[Proposal]
Sjoerd van Leent
svanleent at gmail.com
Sun Jun 18 12:44:08 PDT 2006
Dave wrote:
>
> public class Test
> {
> public static void main(String args[])
> {
> Integer i = 100;
> System.out.println(sqr(i));
> int j = 1000;
> System.out.println(sqr(j));
> }
> public static <T> T sqr(T x)
> {
> return x * x;
> }
> }
>
> However, I get this when I compile:
>
> Test.java:10: operator * cannot be applied to T,T
> return x * x;
>
> ?
>
> Thanks,
>
> - Dave
This is correct behaviour.
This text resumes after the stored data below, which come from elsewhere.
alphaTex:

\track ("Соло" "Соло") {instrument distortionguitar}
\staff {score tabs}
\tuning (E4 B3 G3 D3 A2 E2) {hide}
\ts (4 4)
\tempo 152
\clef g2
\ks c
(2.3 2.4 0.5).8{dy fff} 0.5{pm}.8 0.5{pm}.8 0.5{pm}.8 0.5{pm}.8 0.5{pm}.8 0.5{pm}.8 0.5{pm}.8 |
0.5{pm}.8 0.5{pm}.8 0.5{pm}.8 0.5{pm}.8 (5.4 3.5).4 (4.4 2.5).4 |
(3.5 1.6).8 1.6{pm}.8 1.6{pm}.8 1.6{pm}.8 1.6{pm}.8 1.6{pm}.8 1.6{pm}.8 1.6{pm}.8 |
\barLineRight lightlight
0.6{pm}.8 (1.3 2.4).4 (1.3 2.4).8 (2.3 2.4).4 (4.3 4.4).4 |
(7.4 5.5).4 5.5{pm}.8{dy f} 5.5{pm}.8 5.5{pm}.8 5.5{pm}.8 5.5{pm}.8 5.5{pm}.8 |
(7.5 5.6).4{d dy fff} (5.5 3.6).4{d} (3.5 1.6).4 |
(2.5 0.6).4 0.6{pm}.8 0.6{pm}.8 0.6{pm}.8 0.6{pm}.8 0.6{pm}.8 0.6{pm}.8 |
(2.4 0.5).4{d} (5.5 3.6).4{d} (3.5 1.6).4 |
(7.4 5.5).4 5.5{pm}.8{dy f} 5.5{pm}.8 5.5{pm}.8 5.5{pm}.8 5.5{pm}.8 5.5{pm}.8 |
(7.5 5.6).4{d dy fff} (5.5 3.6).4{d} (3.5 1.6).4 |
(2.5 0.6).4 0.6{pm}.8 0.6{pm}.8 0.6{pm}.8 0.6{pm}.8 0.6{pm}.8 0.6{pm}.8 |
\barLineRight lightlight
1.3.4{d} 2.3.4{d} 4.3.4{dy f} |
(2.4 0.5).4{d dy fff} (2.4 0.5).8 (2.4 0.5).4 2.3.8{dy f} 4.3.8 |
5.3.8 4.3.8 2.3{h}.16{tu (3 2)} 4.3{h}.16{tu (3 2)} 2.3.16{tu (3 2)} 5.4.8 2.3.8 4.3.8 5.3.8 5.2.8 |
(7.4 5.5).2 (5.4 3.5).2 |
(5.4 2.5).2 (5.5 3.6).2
You are now stating:
T must be of type Object. Type object doesn't have the * operator
implemented. Even extending it from Number won't help, since the *
operator doesn't work on class instances, only on primitives. To get it
work you need quite a hack:
package generic.test;
import sun.reflect.generics.reflectiveObjects.NotImplementedException;
public class Test {
public static void main(String args[]) {
Integer i = 100;
System.out.println(sqr(i));
int j = 1000;
System.out.println(sqr(j));
}
public static <T extends Number> T sqr(T x) {
if(x instanceof Integer) {
return (T)(Number)new Integer(x.intValue() * x.intValue());
} else if(x instanceof Byte) {
return (T)(Number)new Byte((byte)(x.byteValue() * x.byteValue()));
} else if(x instanceof Long) {
return (T)(Number)new Long(x.longValue() * x.longValue());
} else if(x instanceof Double) {
return (T)(Number)new Double(x.doubleValue() * x.doubleValue());
} else if(x instanceof Float) {
return (T)(Number)new Float(x.floatValue() * x.floatValue());
} else {
throw new NotImplementedException();
}
}
}
Which is, if you ask me, not the best way of using Generics, well, I
didn't invent them in Java, and it shows that it is really syntactic sugar.